As The Washington Examiner notes, Several Democratic senators are requesting additional funds for the Education Department to continue policing the sex lives of college students.

Sens. Kirsten Gillibrand, Tim Kaine, Claire McCaskill and Mark Warner have written a letter calling for increased funding for the Department’s Office for Civil Rights. . .The senators are requesting a budget of $137.7 million for OCR. [The current level is $107 million].

Here’s how we got to this point, put as simply as possible: In 2011, OCR sent out a “Dear Colleague” letter that vastly expanded the definition of Title IX and what schools needed to do in order to comply with the statute. Because of the broadening of the statute, schools have been accused of violating students’ rights under Title IX and have come under investigation by OCR. Now OCR is requesting more money to investigate these schools because it has become overwhelmed.

The “Dear Colleague” letter sent by OCR in 2011 did not go through the required notice-and-comment period…. This prompted Sen. James Lankford, R-Okla., to demand that OCR justify its overreach. OCR failed to do so to Lankford’s liking.

Why does this matter? OCR expanded its own responsibilities — it wasn’t Congress or anyone else who gave it more authority. Put another way: OCR expanded its own responsibilities and now wants more money to carry out those responsibilities.

Sherry Warner, president of Families Advocating for Campus Equality, criticized the proposed increase sought by the Senators in their March 17 letter. “The request by Senators McCaskill and Gillibrand of $137.7 million for the Office for Civil Rights at the Department of Education essentially rewards the OCR for its current overreach on college campuses,” Warner wrote. “This request asks the Appropriations Subcommittee on Labor, Health and Human Services & Education to fund the OCR’s illegal, expansive and nebulous standards which schools around the country are struggling to enforce.”

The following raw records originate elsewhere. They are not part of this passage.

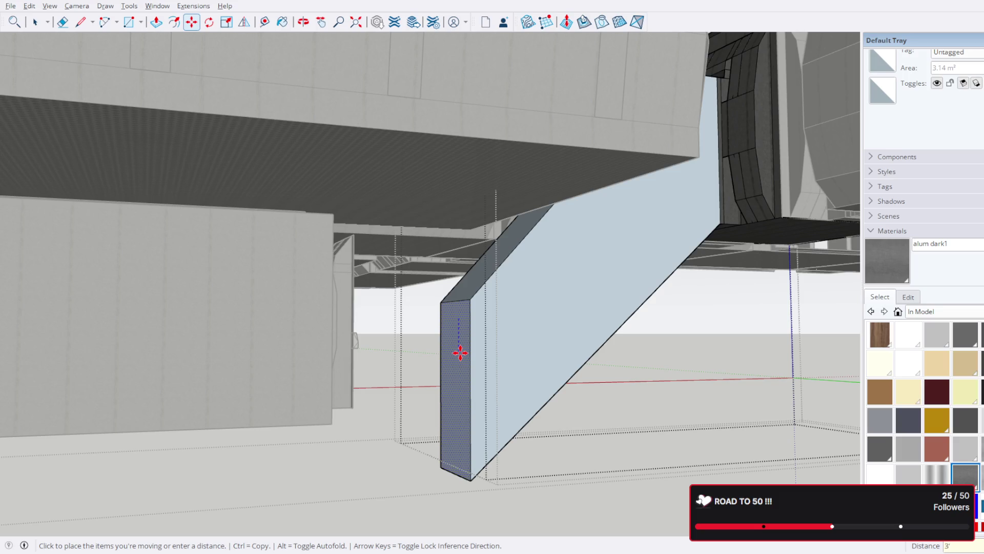
{"action": "key", "text": "Return"}
{"action": "left_click", "coordinate": [460, 353]}
{"action": "type", "text": "1"}
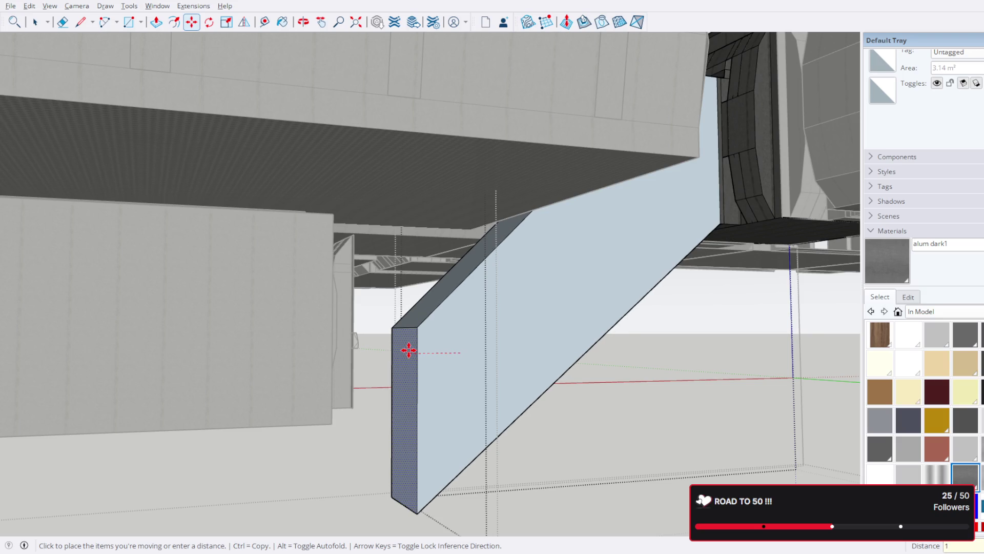
{"action": "key", "text": "Return"}
{"action": "mouse_move", "coordinate": [446, 413]}
{"action": "middle_mouse_down"}
{"action": "mouse_move", "coordinate": [591, 343]}
{"action": "mouse_move", "coordinate": [512, 305]}
{"action": "mouse_move", "coordinate": [496, 363]}
{"action": "mouse_move", "coordinate": [513, 366]}
{"action": "mouse_move", "coordinate": [514, 310]}
{"action": "mouse_move", "coordinate": [534, 306]}
{"action": "mouse_move", "coordinate": [533, 202]}
{"action": "mouse_move", "coordinate": [704, 162]}
{"action": "mouse_move", "coordinate": [710, 198]}
{"action": "mouse_move", "coordinate": [463, 285]}
{"action": "middle_mouse_up"}
{"action": "scroll", "coordinate": [463, 286], "scroll_direction": "up", "scroll_amount": 5}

Legal experts have also questioned the wisdom of increasing OCR’s budget. In a February 26, 2015, letter to Congress, two members of the U.S. Commission on Civil Rights noted that OCR “has all too often been willing to define perfectly legal conduct as unlawful. Though OCR may claim to be underfunded, its resources are stretched thin largely because it has so often chosen to address violations it has made up out of thin air. Increasing OCR’s budget would in effect reward the agency for frequently overstepping the law.”

Congress already increased OCR’s budget by 7% last year in the omnibus spending bill passed in December with President Obama’s assent. That drew criticism from Investor’s Business Daily, which lamented that the “omnibus spending bill grants a generous 7% increase in the budget for the Education Department’s Office for Civil Rights, which is pressuring school districts across the country to adopt racial quotas in discipline,” in what the newspaper characterized as “radical, out-of-control, race-mongering.”

It also is not clear that increases in OCR’s caseload in recent years actually reflect additional work. On March 18, 2015, The Washington Post quoted OCR’s head admitting that just “two individuals were responsible for filing more than 1,700 of those allegations.” Former Congressman John Linder has noted that OCR is extremely inefficient in handling its cases.

If OCR were not stretching and rewriting the law, it would probably have fewer complaints to process than in years past, and could make do with a smaller budget than it now has, as I explained earlier. Its budget should be cut, not increased.